Data Pipeline Development & Optimization :

- Build Scalable Pipelines: Design, develop, and maintain robust ETL/ELT pipelines using Scala and Apache Spark/Flink (Core, SQL, Streaming) to process massive datasets with low latency.

- Performance Tuning: optimize Spark jobs and SQL queries for efficiency, resource utilization, and speed.

- Lakehouse Implementation: Implement and manage data tables using modern Lakehouse formats like Apache Iceberg, Hudi, or Delta Lake, ensuring efficient storage and retrieval.

Data Management & Quality :

- Data Modeling: Apply Medallion Architecture principles (Bronze/Silver/Gold) to structure data effectively for downstream analytics and ML use cases.

- Data Quality: Implement data validation checks and automated testing using frameworks (e.g., Deequ, Great Expectations) to ensure data accuracy and reliability.

- Observability: Integrate pipelines with observability tools to monitor data health, freshness, and lineage.

Cloud Native Engineering :

- Cloud Infrastructure: Deploy and manage workloads on GCP DataProc and Kubernetes (K8s), leveraging containerization for scalable processing.

- Infrastructure as Code: Contribute to infrastructure automation and deployment scripts.

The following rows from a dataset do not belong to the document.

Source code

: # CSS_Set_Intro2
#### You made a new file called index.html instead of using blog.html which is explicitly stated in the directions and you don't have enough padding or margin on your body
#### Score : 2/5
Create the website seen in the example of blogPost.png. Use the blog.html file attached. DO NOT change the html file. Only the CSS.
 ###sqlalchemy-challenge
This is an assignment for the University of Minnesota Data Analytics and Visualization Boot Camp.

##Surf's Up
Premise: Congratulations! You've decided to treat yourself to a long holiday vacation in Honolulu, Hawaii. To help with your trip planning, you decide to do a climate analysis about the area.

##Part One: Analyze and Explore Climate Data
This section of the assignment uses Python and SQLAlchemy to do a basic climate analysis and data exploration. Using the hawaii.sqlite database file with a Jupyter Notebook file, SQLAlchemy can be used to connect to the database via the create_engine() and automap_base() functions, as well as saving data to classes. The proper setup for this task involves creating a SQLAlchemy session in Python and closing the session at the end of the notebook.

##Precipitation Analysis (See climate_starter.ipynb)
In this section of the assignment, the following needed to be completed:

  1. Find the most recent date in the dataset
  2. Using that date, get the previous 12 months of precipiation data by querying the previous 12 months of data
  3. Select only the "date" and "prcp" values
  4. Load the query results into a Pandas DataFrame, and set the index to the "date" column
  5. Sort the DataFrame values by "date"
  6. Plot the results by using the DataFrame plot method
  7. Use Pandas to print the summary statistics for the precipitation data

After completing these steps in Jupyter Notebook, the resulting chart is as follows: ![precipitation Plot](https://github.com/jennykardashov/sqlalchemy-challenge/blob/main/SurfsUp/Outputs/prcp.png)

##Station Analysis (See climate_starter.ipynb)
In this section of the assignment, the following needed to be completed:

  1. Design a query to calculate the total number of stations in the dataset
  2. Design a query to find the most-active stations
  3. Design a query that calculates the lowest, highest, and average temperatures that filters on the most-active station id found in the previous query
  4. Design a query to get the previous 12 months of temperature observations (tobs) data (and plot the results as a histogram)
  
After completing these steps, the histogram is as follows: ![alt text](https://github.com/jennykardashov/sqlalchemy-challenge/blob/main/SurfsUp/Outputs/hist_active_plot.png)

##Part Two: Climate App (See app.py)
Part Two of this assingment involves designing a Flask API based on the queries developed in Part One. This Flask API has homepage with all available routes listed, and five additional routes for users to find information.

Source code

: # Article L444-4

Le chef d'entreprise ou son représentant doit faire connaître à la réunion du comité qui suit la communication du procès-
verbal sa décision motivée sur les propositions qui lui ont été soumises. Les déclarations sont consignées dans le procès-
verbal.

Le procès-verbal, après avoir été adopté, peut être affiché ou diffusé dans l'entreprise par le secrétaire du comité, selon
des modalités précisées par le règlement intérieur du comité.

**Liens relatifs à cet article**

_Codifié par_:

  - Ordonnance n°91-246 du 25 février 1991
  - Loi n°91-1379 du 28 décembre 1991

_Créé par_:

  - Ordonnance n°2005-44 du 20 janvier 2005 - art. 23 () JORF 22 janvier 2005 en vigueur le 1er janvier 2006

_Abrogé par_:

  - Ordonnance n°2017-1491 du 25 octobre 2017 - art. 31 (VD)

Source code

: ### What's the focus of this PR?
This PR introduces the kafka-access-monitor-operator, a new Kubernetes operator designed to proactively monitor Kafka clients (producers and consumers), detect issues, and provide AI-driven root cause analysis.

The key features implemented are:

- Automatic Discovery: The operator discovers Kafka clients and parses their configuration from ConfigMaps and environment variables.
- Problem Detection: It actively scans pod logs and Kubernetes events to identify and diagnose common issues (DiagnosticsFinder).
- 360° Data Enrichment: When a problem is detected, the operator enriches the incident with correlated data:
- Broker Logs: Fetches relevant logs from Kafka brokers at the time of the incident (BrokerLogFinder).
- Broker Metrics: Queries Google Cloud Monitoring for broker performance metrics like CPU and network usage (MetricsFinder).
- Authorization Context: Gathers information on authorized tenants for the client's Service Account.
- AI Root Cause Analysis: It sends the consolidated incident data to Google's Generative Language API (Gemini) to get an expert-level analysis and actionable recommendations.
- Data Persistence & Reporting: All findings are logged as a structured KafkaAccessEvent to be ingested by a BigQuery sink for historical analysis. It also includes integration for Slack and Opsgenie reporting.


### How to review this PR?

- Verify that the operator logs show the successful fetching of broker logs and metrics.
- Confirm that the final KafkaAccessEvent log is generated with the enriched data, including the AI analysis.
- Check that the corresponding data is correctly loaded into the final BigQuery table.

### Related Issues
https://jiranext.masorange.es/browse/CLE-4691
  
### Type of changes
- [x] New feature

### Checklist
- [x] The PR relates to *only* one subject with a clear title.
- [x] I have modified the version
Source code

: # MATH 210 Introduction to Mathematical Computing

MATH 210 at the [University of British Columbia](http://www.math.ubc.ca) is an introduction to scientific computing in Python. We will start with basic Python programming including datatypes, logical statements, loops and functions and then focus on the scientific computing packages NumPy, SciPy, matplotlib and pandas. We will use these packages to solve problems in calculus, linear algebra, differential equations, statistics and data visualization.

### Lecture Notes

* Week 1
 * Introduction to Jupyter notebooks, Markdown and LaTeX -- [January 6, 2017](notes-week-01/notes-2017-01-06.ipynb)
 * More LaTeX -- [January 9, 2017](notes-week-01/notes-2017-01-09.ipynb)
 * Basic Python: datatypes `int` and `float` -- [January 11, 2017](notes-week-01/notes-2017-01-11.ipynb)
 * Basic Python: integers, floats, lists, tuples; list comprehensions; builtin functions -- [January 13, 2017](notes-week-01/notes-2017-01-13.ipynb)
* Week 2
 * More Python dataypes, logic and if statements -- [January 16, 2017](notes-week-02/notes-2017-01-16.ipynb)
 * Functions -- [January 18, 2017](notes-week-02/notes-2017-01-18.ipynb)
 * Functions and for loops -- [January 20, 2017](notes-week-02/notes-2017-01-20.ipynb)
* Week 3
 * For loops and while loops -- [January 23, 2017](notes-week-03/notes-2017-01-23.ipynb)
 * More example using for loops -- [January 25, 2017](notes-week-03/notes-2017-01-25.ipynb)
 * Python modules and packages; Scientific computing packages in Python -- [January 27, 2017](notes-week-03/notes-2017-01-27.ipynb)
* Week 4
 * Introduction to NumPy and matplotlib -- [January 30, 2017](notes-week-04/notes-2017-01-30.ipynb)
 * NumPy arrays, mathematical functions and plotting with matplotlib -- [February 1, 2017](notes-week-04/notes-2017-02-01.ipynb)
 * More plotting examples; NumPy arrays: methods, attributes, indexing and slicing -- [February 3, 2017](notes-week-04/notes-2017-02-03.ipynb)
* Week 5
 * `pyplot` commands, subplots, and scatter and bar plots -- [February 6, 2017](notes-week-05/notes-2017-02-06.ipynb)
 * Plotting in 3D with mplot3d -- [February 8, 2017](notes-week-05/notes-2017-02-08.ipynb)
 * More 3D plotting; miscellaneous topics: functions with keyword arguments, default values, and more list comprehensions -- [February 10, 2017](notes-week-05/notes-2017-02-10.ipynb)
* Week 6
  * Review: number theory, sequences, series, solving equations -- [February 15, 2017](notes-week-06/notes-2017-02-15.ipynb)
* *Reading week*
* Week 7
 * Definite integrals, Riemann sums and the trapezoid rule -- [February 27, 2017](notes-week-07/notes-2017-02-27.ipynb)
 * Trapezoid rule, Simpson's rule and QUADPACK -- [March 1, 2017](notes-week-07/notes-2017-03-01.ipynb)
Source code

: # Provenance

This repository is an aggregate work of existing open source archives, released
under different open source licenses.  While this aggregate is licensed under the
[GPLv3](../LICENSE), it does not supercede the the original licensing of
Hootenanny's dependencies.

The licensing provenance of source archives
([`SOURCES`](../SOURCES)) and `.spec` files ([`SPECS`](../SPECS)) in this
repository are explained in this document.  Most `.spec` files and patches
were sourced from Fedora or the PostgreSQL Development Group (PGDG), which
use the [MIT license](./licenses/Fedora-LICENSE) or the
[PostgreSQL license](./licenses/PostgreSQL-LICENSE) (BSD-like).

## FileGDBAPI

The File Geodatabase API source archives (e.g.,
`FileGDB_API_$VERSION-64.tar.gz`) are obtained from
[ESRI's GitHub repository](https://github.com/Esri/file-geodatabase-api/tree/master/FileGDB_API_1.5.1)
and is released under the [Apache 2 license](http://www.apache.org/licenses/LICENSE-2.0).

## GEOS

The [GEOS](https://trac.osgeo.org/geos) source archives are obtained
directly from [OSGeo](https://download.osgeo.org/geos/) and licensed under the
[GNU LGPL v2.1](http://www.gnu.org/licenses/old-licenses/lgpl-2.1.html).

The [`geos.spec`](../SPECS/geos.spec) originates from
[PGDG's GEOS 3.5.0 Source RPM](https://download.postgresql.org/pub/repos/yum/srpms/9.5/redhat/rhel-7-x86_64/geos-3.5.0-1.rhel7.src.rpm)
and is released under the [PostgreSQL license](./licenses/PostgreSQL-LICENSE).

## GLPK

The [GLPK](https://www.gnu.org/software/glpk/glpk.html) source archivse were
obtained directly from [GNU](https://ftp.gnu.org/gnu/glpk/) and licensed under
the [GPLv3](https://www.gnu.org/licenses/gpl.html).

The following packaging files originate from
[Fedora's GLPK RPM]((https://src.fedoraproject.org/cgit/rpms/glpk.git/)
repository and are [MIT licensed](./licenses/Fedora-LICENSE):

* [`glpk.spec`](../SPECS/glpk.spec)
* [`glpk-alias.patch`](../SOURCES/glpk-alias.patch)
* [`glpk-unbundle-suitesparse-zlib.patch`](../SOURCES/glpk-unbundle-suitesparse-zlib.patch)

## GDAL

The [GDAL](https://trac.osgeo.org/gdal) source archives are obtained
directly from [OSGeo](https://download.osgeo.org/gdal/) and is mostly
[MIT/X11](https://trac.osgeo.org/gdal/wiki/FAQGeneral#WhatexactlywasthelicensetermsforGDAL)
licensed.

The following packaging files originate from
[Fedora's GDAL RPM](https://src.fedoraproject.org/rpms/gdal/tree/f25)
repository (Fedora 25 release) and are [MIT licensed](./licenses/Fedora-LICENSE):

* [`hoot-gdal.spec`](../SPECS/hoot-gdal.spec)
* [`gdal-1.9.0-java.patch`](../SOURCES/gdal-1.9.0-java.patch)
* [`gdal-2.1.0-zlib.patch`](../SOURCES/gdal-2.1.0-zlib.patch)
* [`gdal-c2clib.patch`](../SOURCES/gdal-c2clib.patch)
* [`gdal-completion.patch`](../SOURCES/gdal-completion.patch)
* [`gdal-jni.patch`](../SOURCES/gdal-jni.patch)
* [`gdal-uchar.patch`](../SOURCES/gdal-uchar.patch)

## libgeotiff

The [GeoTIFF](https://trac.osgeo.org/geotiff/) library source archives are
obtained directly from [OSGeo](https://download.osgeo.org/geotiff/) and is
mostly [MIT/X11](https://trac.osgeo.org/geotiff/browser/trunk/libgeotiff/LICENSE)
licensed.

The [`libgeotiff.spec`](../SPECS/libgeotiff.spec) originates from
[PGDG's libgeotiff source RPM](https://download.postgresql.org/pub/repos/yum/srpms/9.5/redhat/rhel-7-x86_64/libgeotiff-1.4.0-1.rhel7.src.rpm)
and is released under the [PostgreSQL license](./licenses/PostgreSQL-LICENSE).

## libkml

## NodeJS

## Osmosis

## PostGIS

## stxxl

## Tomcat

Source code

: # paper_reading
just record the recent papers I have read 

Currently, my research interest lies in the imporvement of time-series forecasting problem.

Collaboration & Innovation :

- GenAI Integration: Explore and implement GenAI and Agentic workflows to automate data discovery and optimize engineering processes.

- Agile Delivery: Work closely with architects and product teams in an Agile/Scrum environment to deliver features iteratively.

- Code Reviews: Participate in code reviews to maintain code quality, standards, and best practices.

Required Qualifications :

- Experience: 3-5 years of hands-on experience in Data Engineering.

- Primary Tech Stack:

- Strong proficiency in Scala and Apache Spark (Batch & Streaming).

- Solid understanding of SQL and distributed computing concepts.

- Experience with GCP (DataProc, GCS, BigQuery) or equivalent cloud platforms (AWS/Azure).

- Hands-on experience with Kubernetes and Docker.

- Architecture & Storage:

- Experience with Lakehouse table formats (Iceberg, Hudi, or Delta).

- Understanding of data warehousing and modeling concepts (Star schema, Snowflake schema).

Soft Skills :

- Strong problem-solving skills and ability to work independently.

- Good communication skills to collaborate with cross-functional teams.

Education Qualification

- Bachelors or Masters degree in Computer Science, Information Technology, Engineering, or a related quantitative field.

Preferred Qualifications :

- Machine Learning Background: Familiarity with ML concepts, feature engineering, or experience building data pipelines for ML models is highly preferred.

- Experience with workflow orchestration tools (Airflow, Azkaban, etc.).

- Familiarity with real-time analytics databases (Druid, ClickHouse, HBase).

- Experience with CI/CD pipelines for data applications.

Why Join Us ?

- Work on petabyte-scale challenges that define the industry standard.

- Collaborate with top-tier engineers in a high-growth environment.

- Opportunity to work with cutting-edge technologies like Iceberg, K8s, and GenAI.